SUBSÍDIOS DESNECESSÁRIOS
“Outra coisa grave”, diz ele, “é a extensão do subsídio para a energia fotovoltaica”. “Hoje o maior impacto na conta de desenvolvimento energético, que é paga pelo consumidor, inclusive os mais pobres, que não têm dinheiro para colocar um sistema desses em casa, é este subsídio. As famílias mais pobres estão subsidiando as famílias mais ricas e as empresas porque qualquer empresa pode colocar um sistema desses. Hoje esse subsídio não faz nenhum sentido”, afirma Íkaro.
Ele conta que havia um projeto no Congresso de ampliação do prazo deste subsídio. “No governo passado foi feito um outro projeto com um prazo para a existência deste subsídio. Abriu-se então um período que foi chamado de ‘corrida do ouro’ da energia fotovoltaica. Porque foi criada uma janela de oportunidades que terminou em janeiro de 2023 para projetos fotovoltaicos com o subsídio. Houve uma pressão muito grande do setor para estender essa janela em que eles poderiam usar os subsídios. O projeto de extensão dos subsídios havia sido engavetado e, agora, no governo Lula, vem a proposta de estender os subsídios. Isso vai trazer mais impacto para a conta de luz”, denuncia.
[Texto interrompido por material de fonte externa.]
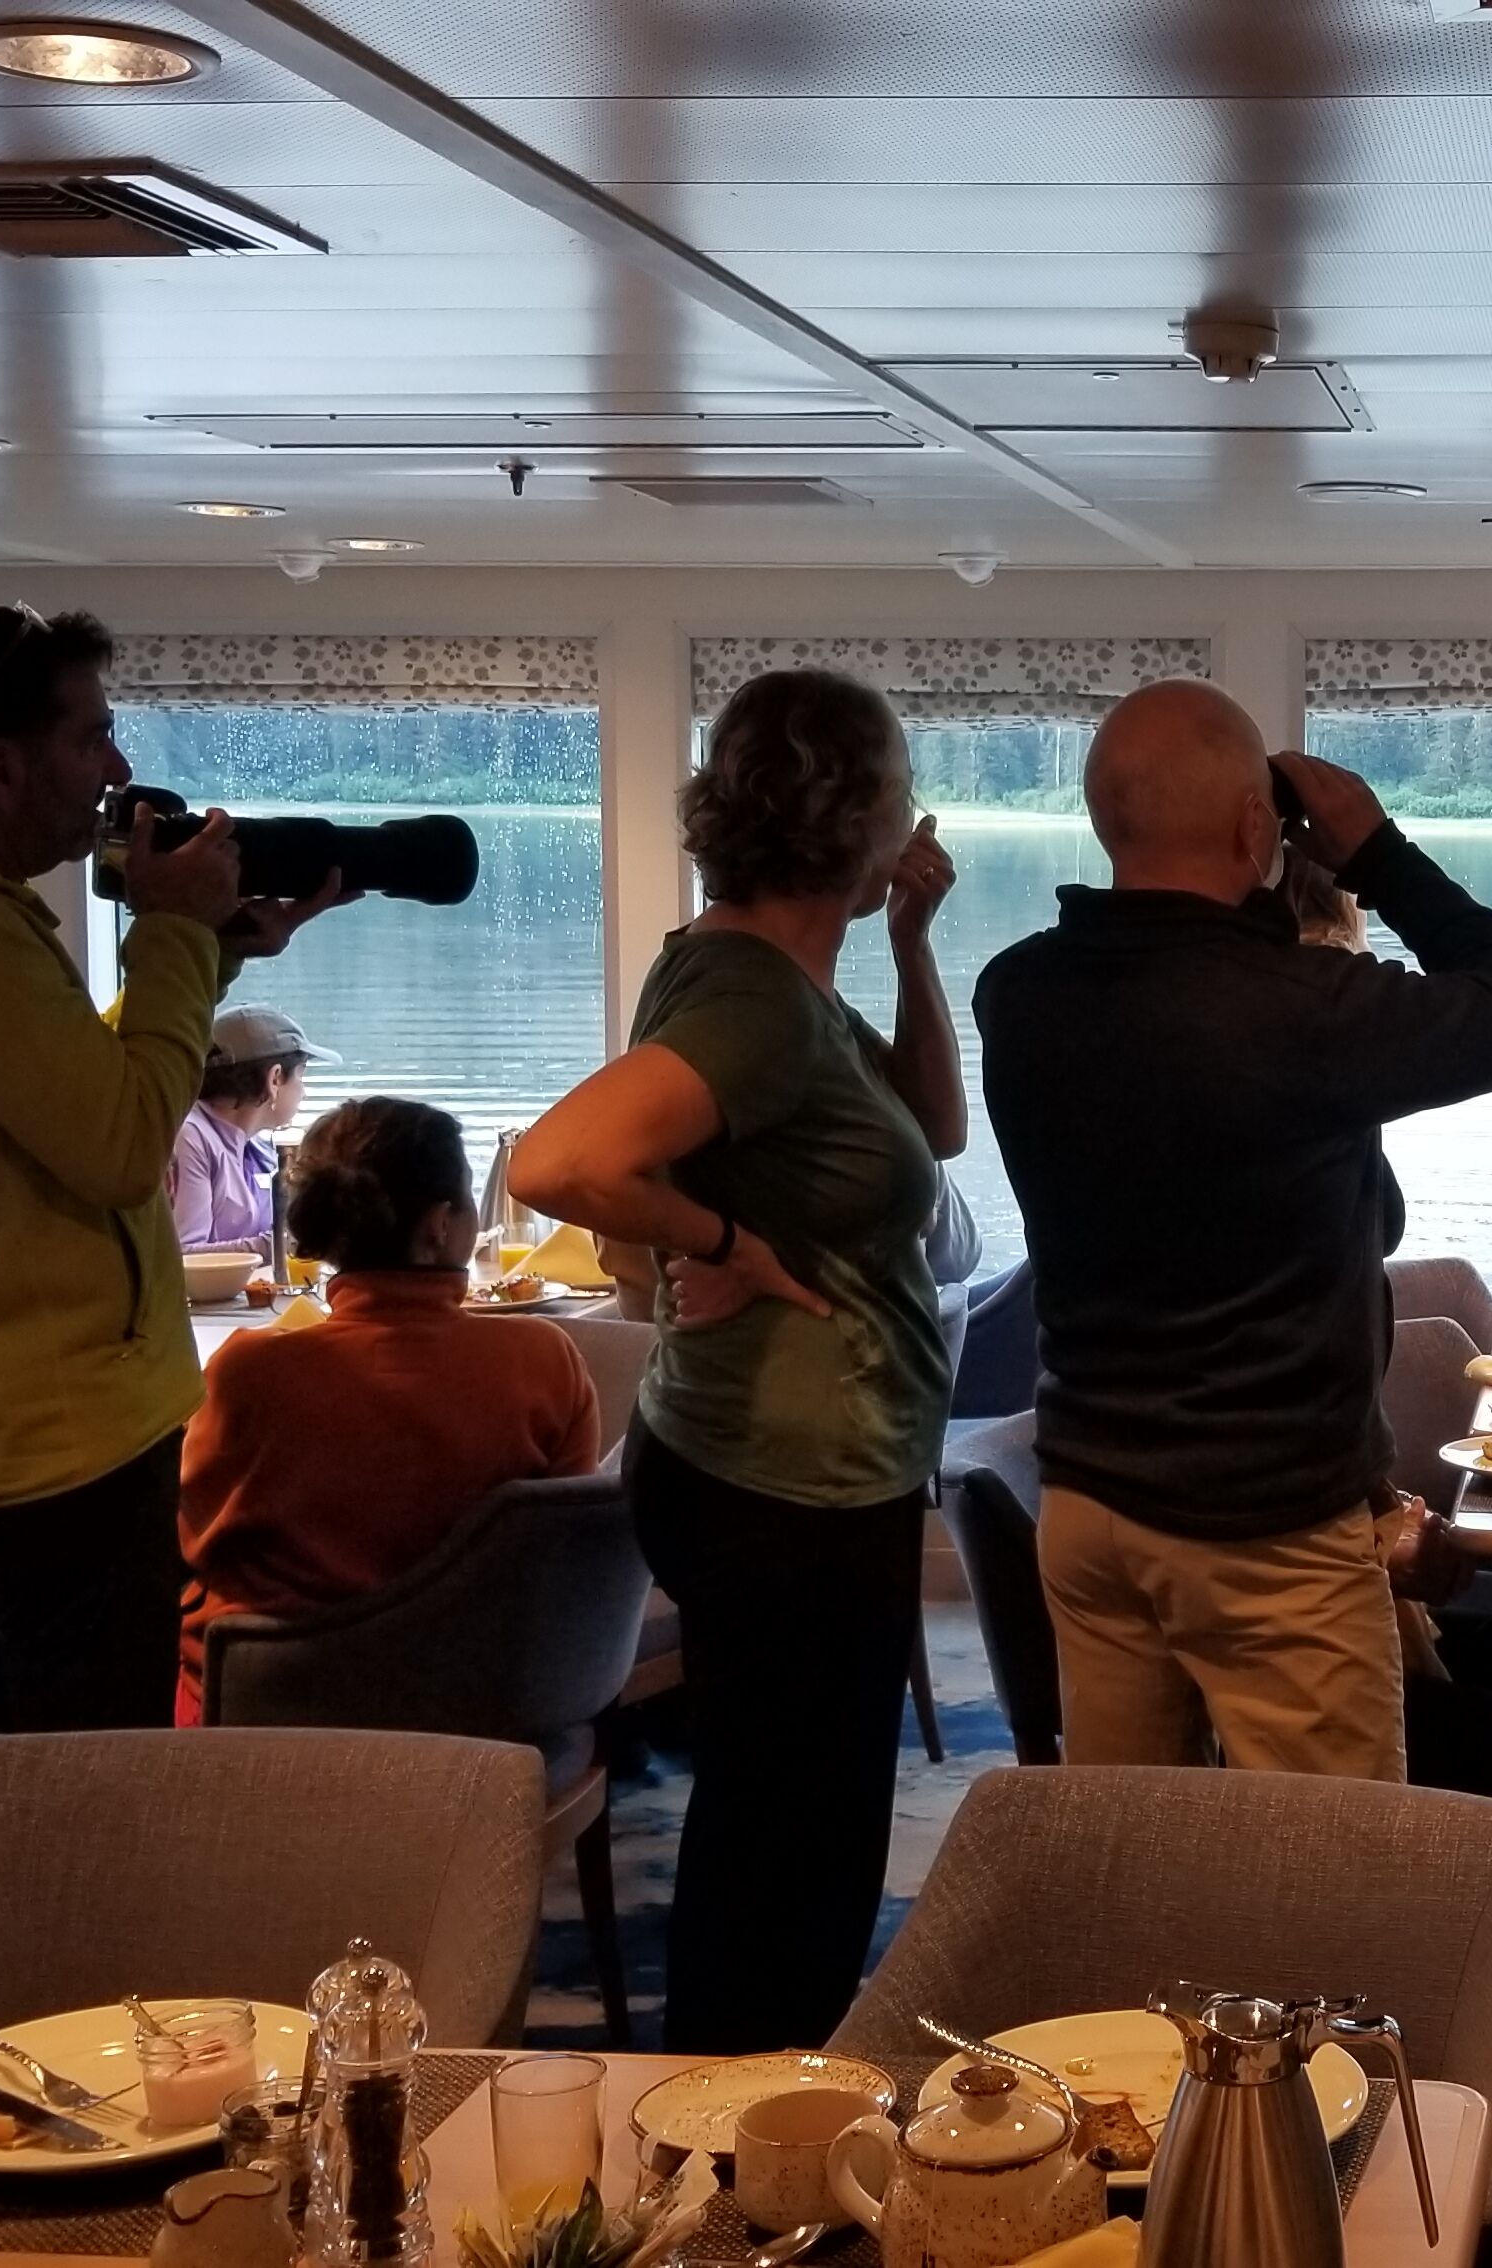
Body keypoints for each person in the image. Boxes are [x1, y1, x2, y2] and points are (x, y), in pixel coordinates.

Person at [975, 679, 1492, 1782]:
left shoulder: (1015, 993)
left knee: (1133, 1841)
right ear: (1259, 826)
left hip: (1090, 1503)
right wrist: (1378, 854)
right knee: (1328, 1862)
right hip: (1268, 1525)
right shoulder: (1302, 1008)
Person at [0, 604, 348, 1769]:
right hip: (57, 1423)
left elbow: (81, 1088)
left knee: (32, 1742)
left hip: (53, 1407)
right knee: (83, 1769)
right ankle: (19, 1893)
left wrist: (212, 946)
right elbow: (120, 1141)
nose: (119, 771)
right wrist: (171, 935)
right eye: (91, 737)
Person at [512, 665, 961, 2054]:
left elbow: (935, 1129)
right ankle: (745, 2115)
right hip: (789, 1487)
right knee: (791, 1849)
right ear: (861, 812)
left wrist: (912, 943)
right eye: (900, 787)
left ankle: (756, 2099)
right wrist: (720, 1240)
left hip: (786, 1468)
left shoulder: (774, 979)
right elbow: (558, 1161)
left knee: (788, 1829)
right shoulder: (755, 999)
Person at [174, 1096, 597, 1723]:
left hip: (273, 1711)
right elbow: (563, 1554)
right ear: (439, 1224)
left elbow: (193, 1540)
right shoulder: (544, 1361)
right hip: (477, 1702)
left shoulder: (247, 1373)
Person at [168, 1005, 334, 1253]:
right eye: (301, 1076)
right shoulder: (190, 1137)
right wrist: (278, 1245)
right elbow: (185, 1255)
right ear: (275, 1078)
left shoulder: (254, 1143)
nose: (304, 1092)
Íkaro diz que “as associações de consumidores estão protestando porque há uma redução de tarifas no curto prazo, justifica-se ideologicamente a privatização da Eletrobrás, dificulta qualquer perspectiva de reestatização da empresa e traz mais um aumento estruturante da conta de luz”. “O Brasil tem energia sobrando hoje, principalmente de energia fotovoltaica. Se o Brasil colocasse todos os projetos de fotovoltaicas que ele tem em funcionamento, não haveria para onde escoar essa energia toda. Falta linha de transmissão, falta capacidade de armazenamento, falta regulação, mas não falta energia”, completa.